CÓLERA

CÓLERA

IRA. A ira pode ser estudada: 1° na ordem física, isto é, como uma dessas onze paixões que, segundo a doutrina escolástica, põem em movimento o nosso apetite sensitivo, veja o t. I, col. 1695; 2° na ordem moral, como pecado ou virtude.

I. CONSIDERADA NA ORDEM FÍSICA.

1° Definição. — A palavra ira vem do grego χολή, bile, porque os antigos atribuíam a ira à agitação desse humor. Era, segundo eles, uma paixão biliosa. São Tomás, Sum. theol., Iª IIae, q. XLVII, a. 1, define-a: inclinação que temos de punir alguém para tirar dele uma justa vingança. A Escola, depois dele, define-a em duas palavras: o desejo de vingança, appetitus vindictæ.

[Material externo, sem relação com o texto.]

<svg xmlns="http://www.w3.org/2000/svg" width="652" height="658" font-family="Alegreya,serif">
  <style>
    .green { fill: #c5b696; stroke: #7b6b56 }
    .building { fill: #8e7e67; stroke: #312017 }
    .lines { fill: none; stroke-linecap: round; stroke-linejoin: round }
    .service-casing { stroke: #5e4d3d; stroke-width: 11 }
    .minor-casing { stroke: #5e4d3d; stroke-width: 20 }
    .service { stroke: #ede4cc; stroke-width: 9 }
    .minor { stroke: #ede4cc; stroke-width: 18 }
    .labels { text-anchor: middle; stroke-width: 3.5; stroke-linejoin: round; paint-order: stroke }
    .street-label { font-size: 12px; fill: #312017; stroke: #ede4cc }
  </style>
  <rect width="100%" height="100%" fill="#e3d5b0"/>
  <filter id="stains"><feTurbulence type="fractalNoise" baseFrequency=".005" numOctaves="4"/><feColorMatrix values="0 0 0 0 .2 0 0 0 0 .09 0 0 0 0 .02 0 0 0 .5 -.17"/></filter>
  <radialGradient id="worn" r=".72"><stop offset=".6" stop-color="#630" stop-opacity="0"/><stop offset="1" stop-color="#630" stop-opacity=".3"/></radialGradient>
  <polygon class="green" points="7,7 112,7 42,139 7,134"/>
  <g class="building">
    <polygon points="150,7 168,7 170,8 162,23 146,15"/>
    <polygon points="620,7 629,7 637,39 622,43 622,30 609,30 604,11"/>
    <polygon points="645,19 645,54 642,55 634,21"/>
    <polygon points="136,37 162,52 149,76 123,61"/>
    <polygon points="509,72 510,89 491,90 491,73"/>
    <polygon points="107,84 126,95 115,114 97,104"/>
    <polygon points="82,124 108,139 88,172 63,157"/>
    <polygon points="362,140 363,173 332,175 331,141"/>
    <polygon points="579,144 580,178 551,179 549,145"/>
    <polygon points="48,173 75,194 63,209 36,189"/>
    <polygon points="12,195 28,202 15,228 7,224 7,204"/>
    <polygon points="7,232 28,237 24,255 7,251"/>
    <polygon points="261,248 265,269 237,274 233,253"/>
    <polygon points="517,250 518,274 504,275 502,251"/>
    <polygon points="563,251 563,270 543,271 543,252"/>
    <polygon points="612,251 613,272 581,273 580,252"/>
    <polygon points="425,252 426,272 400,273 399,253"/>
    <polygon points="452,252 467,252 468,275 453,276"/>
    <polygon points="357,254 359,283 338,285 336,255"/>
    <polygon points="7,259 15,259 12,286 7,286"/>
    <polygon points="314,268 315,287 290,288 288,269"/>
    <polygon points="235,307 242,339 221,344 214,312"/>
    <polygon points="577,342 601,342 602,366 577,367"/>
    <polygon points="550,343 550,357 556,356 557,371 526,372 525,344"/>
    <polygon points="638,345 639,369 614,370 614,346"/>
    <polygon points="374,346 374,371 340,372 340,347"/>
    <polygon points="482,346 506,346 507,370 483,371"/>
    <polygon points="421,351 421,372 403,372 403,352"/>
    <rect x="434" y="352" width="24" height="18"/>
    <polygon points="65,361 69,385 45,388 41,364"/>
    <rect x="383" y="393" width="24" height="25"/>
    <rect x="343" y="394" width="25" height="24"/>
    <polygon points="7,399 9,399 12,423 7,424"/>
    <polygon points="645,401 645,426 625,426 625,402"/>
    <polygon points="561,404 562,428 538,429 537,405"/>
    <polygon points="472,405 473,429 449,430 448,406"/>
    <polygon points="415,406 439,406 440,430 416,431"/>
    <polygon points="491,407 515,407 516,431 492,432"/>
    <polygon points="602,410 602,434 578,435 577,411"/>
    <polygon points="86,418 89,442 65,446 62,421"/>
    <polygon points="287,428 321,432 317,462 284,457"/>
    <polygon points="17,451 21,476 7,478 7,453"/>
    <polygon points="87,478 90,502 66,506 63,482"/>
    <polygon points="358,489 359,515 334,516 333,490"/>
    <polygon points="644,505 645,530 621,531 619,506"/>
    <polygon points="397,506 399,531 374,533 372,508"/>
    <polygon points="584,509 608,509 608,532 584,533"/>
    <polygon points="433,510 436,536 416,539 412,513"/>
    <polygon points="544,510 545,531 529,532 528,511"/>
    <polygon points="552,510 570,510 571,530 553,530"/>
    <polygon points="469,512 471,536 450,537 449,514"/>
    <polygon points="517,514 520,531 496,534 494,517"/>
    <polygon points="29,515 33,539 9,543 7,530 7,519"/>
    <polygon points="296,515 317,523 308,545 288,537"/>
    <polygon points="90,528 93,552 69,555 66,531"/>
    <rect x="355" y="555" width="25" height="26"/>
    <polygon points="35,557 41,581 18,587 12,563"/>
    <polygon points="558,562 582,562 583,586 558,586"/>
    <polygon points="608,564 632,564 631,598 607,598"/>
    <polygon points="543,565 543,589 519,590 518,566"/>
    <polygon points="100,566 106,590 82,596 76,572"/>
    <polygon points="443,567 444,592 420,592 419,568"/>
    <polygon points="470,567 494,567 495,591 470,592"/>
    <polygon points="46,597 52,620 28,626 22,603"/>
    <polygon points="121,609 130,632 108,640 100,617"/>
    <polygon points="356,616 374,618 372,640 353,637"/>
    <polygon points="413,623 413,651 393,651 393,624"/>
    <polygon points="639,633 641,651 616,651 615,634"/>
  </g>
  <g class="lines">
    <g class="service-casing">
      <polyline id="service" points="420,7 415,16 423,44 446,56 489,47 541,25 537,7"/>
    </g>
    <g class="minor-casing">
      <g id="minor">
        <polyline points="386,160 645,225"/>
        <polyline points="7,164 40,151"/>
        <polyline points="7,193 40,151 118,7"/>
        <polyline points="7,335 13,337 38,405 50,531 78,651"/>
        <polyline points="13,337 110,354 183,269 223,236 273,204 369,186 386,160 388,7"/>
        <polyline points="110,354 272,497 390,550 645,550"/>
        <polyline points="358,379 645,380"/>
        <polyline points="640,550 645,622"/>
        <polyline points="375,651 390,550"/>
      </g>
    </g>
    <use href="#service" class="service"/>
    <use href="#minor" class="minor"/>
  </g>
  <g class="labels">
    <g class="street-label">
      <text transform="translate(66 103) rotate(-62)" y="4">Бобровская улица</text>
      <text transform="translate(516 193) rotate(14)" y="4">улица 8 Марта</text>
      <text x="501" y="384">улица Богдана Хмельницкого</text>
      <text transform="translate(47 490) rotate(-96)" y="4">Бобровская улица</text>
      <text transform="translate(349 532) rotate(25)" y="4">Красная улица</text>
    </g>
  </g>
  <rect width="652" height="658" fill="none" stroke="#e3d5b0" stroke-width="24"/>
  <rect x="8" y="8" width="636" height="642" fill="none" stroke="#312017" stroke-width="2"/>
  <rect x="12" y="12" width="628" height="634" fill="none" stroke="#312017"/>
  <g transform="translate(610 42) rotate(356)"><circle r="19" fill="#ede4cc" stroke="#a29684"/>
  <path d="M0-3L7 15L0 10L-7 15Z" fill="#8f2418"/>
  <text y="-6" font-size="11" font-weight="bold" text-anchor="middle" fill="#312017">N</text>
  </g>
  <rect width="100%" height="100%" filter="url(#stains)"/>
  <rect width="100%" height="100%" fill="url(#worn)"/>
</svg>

1. É um desejo. — Não, como entenderam certos teólogos citados por Suarez, In Iam IIae, tr. IV, disp. I, sect. XI, Opera, Paris, 1856, t. IV, p. 472, um simples movimento do apetite concupiscível em direção à vingança, mas uma forte inclinação a tirar vingança de quem quer que nos tenha prejudicado e tenha sido para nós a causa de um mal. Quicumque irascitur quærit vindicari de aliquo. Sendo a vingança um bem difícil de conquistar, a inclinação que a ela impele tem sua fonte no apetite irascível, S. Tomás, Sum. theol., Iª IIae, q. XLVII, a. 3, e ela constitui uma paixão à parte, distinta das outras, embora seja de certa maneira composta de várias paixões contrárias: a tristeza do mal causado e o desejo de se vingar desse mal. Ibid., a. 1, 2.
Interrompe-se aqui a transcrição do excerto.